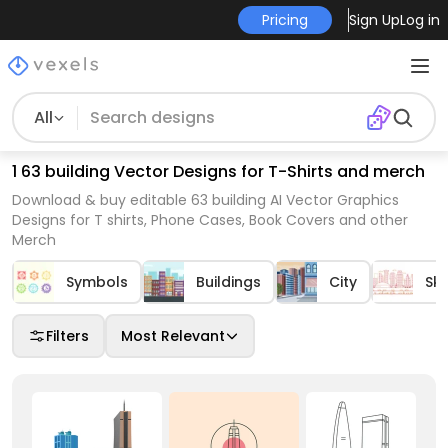
Pricing
Sign Up
Log in
All
1 63 building Vector Designs for T-Shirts and merch
Download & buy editable 63 building AI Vector Graphics
Designs for T shirts, Phone Cases, Book Covers and other
Merch
Symbols
Buildings
City
Sky
Filters
Most Relevant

*WHAT THE TASK ASKS*: For each line in the entries that holds "Vector", return that line.

*REPLY*:
1 63 building Vector Designs for T-Shirts and merch
Download & buy editable 63 building AI Vector Graphics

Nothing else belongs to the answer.